Por Inteiro
- Eu te quero. - disse ele, com aquele sorriso ensaiado 10 vezes na frente do espelho. - Quero teus olhos claros de propaganda de perfume europeu; quero teus cabelos louros de boneca; quero teu corpo frágil e esguio de boneca. Quero teus lábios carnudos sobre os meus, e teu hálito passeando sobre meu pescoço. Quero cada centímetro da tua pele macia para acariciar e apertar. Quero teu sorriso encantador e quero tua voz baixa, contida. Quero tua risada, mas nada escandaloso, apenas um sonzinho suave para rir das minhas piadas e não me fazer parecer um idiota.
Eu te quero, mas não te quero por inteiro.
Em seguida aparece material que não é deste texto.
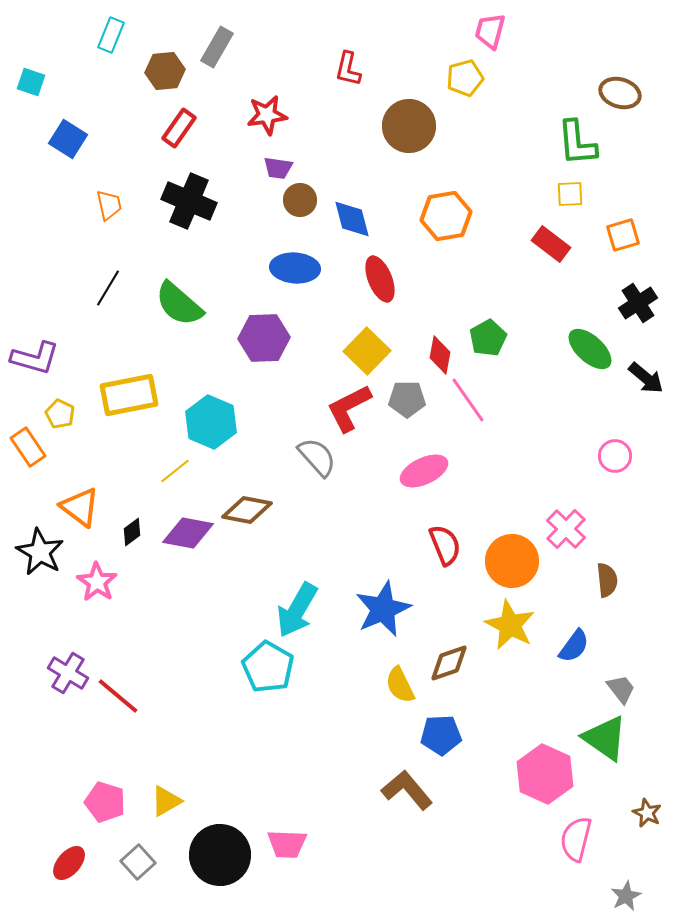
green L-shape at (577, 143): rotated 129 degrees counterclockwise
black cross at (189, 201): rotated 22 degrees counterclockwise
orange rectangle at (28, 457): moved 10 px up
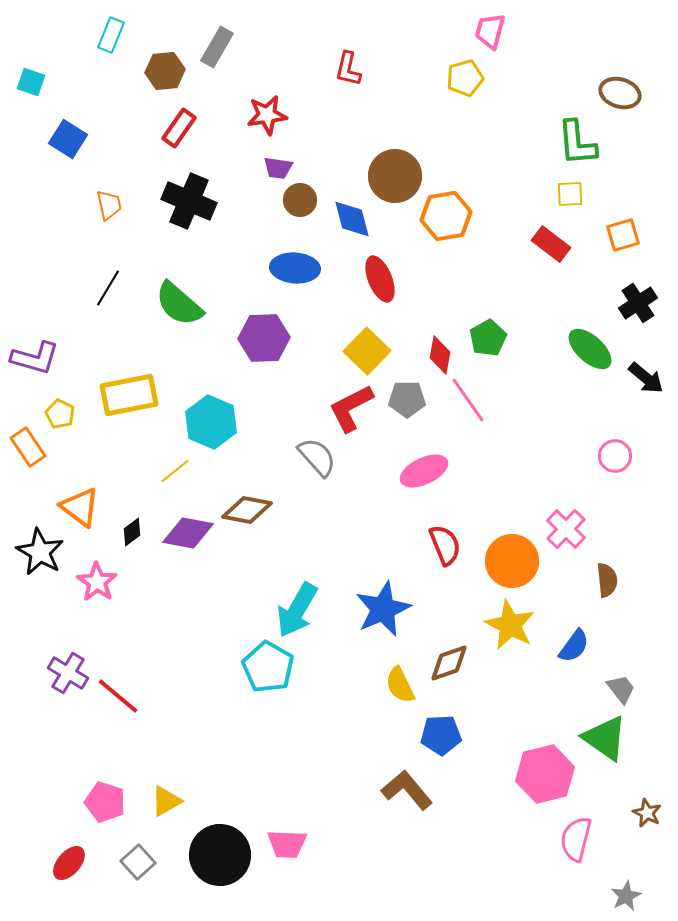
brown circle at (409, 126): moved 14 px left, 50 px down
red L-shape at (349, 408): moved 2 px right
pink hexagon at (545, 774): rotated 22 degrees clockwise
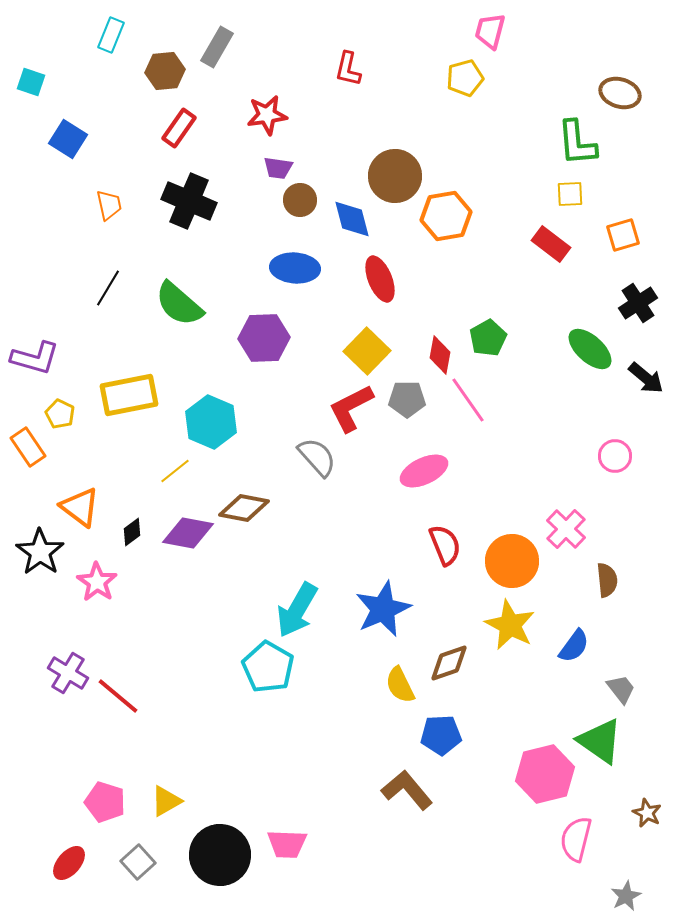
brown diamond at (247, 510): moved 3 px left, 2 px up
black star at (40, 552): rotated 6 degrees clockwise
green triangle at (605, 738): moved 5 px left, 3 px down
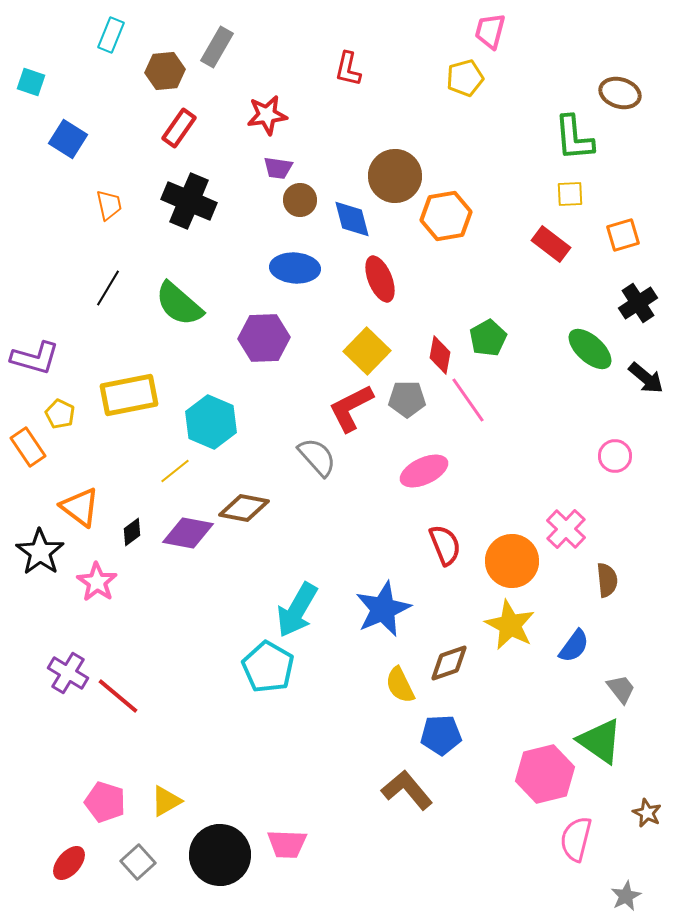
green L-shape at (577, 143): moved 3 px left, 5 px up
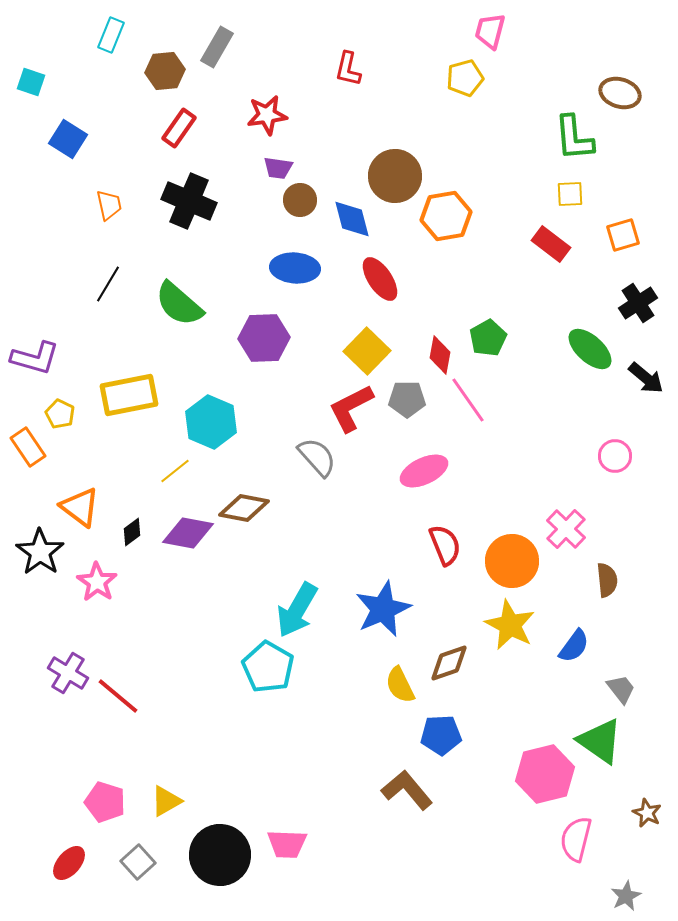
red ellipse at (380, 279): rotated 12 degrees counterclockwise
black line at (108, 288): moved 4 px up
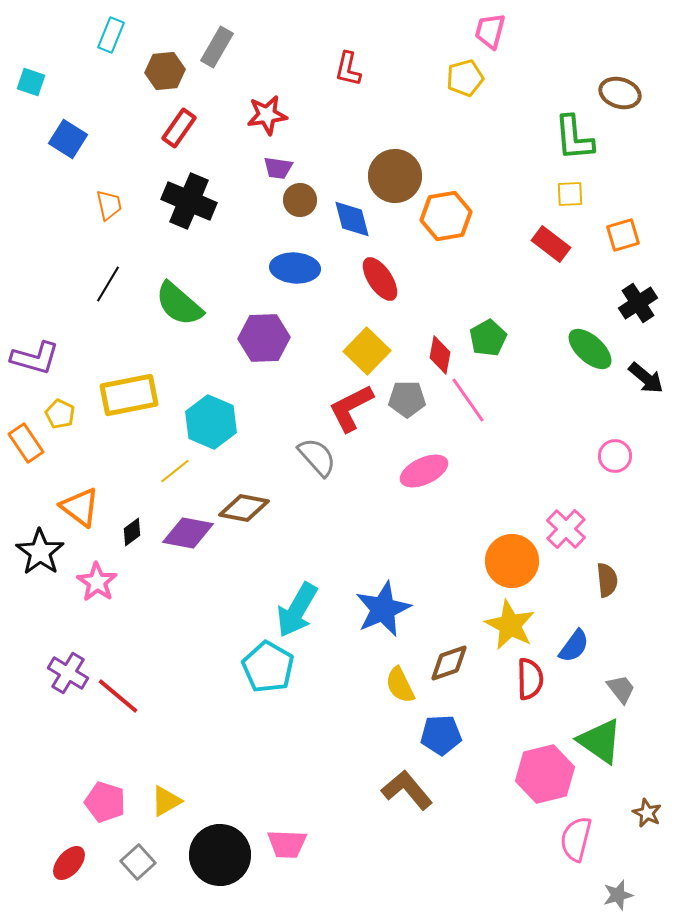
orange rectangle at (28, 447): moved 2 px left, 4 px up
red semicircle at (445, 545): moved 85 px right, 134 px down; rotated 21 degrees clockwise
gray star at (626, 896): moved 8 px left, 1 px up; rotated 12 degrees clockwise
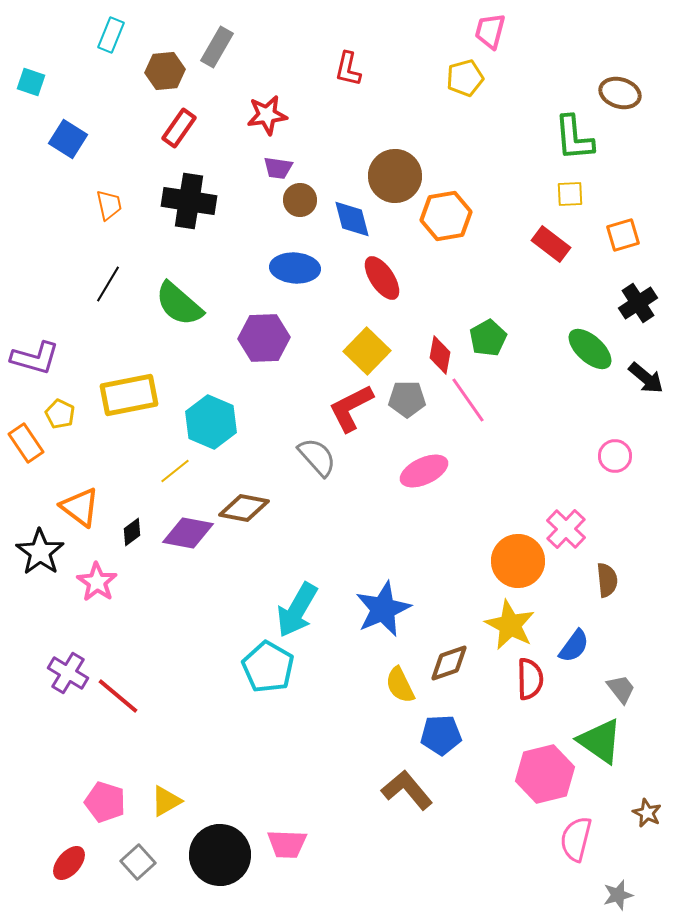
black cross at (189, 201): rotated 14 degrees counterclockwise
red ellipse at (380, 279): moved 2 px right, 1 px up
orange circle at (512, 561): moved 6 px right
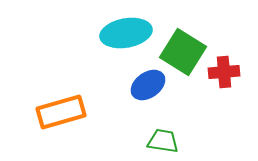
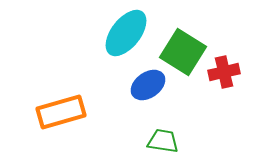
cyan ellipse: rotated 42 degrees counterclockwise
red cross: rotated 8 degrees counterclockwise
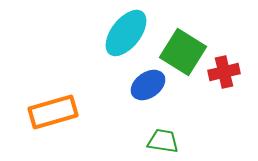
orange rectangle: moved 8 px left
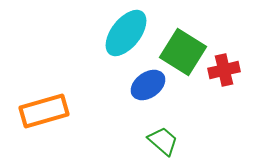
red cross: moved 2 px up
orange rectangle: moved 9 px left, 1 px up
green trapezoid: rotated 32 degrees clockwise
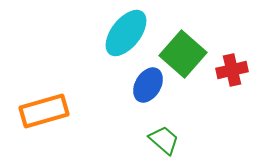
green square: moved 2 px down; rotated 9 degrees clockwise
red cross: moved 8 px right
blue ellipse: rotated 24 degrees counterclockwise
green trapezoid: moved 1 px right, 1 px up
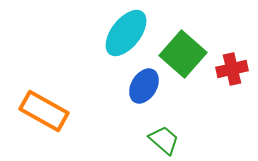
red cross: moved 1 px up
blue ellipse: moved 4 px left, 1 px down
orange rectangle: rotated 45 degrees clockwise
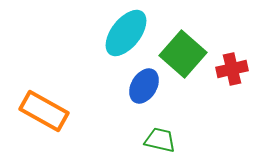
green trapezoid: moved 4 px left; rotated 28 degrees counterclockwise
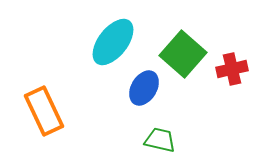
cyan ellipse: moved 13 px left, 9 px down
blue ellipse: moved 2 px down
orange rectangle: rotated 36 degrees clockwise
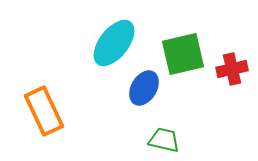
cyan ellipse: moved 1 px right, 1 px down
green square: rotated 36 degrees clockwise
green trapezoid: moved 4 px right
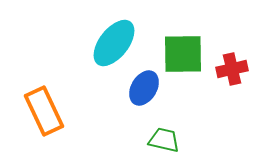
green square: rotated 12 degrees clockwise
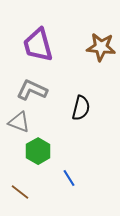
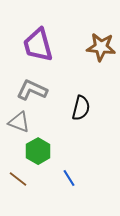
brown line: moved 2 px left, 13 px up
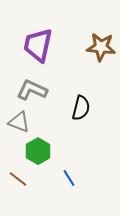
purple trapezoid: rotated 27 degrees clockwise
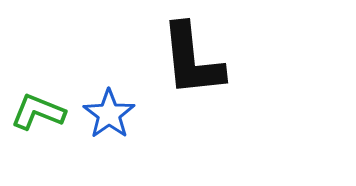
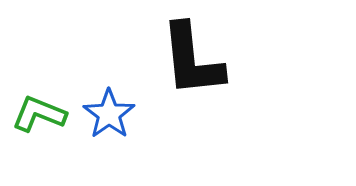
green L-shape: moved 1 px right, 2 px down
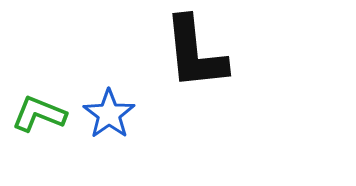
black L-shape: moved 3 px right, 7 px up
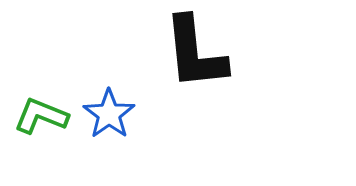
green L-shape: moved 2 px right, 2 px down
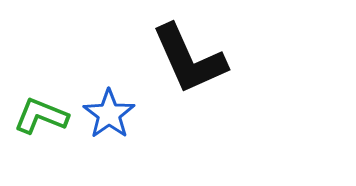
black L-shape: moved 6 px left, 6 px down; rotated 18 degrees counterclockwise
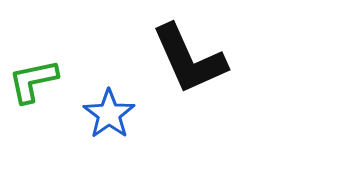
green L-shape: moved 8 px left, 35 px up; rotated 34 degrees counterclockwise
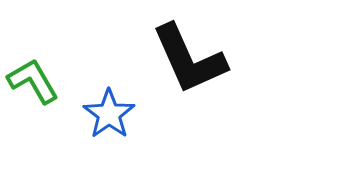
green L-shape: rotated 72 degrees clockwise
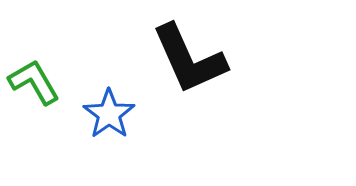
green L-shape: moved 1 px right, 1 px down
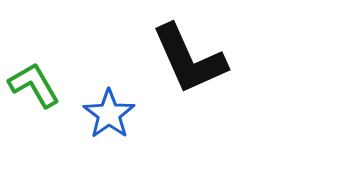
green L-shape: moved 3 px down
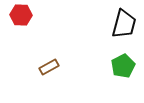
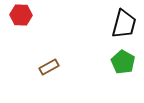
green pentagon: moved 4 px up; rotated 15 degrees counterclockwise
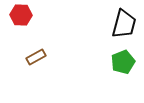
green pentagon: rotated 20 degrees clockwise
brown rectangle: moved 13 px left, 10 px up
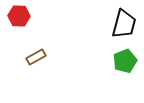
red hexagon: moved 2 px left, 1 px down
green pentagon: moved 2 px right, 1 px up
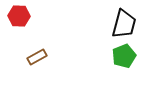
brown rectangle: moved 1 px right
green pentagon: moved 1 px left, 5 px up
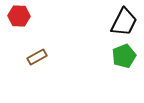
black trapezoid: moved 2 px up; rotated 12 degrees clockwise
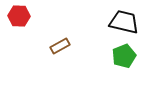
black trapezoid: rotated 104 degrees counterclockwise
brown rectangle: moved 23 px right, 11 px up
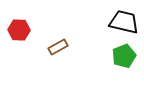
red hexagon: moved 14 px down
brown rectangle: moved 2 px left, 1 px down
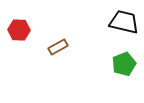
green pentagon: moved 8 px down
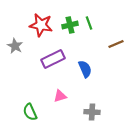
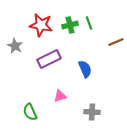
brown line: moved 2 px up
purple rectangle: moved 4 px left
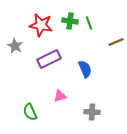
green cross: moved 4 px up; rotated 21 degrees clockwise
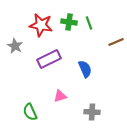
green cross: moved 1 px left, 1 px down
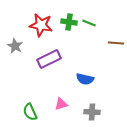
green line: rotated 48 degrees counterclockwise
brown line: moved 1 px down; rotated 28 degrees clockwise
blue semicircle: moved 10 px down; rotated 126 degrees clockwise
pink triangle: moved 1 px right, 8 px down
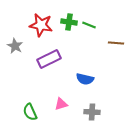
green line: moved 2 px down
Foi o que ele não disse. Guarda para ti tua sensibilidade, que não tenho tempo pra ela. Ninguém tem. Não quero tua mente supersônica, pois não consigo acompanhar. Não quero tuas conversas profundas, que elas me entediam profundamente. Não quero teus sonhos inalcançáveis, pois não pretendo ajudar a persegui-los. Não quero teus receios, porque eles são bobagem de mulher. Não quero tuas paranoias, porque vives de exageros. E não quero teu amor, porque amor é coisa de gente fraca, de gente iludida.
Eu te quero, mas não te quero para sempre. Foi o que devia ter lido em seu olhar. Enquanto for bonita, enquanto for interessante, enquanto as qualidades físicas superarem os defeitos de personalidade. Enquanto não houver outra mais bonita, mais interessante, com menos personalidade (digo, com menos defeitos!). Enquanto assim eu quiser, porque não te fiz promessa alguma, não te devo nada. Enquanto estar contigo for mais divertido que beber com os amigos, que assistir ao campeonato europeu de futebol. Enquanto sua cabecinha romântica não confundir cavalheirismo com "felizes para sempre".
E assim, as bordas iam se desgastando. Porque, por mais que tivesse muito para dar, ninguém a queria por inteiro.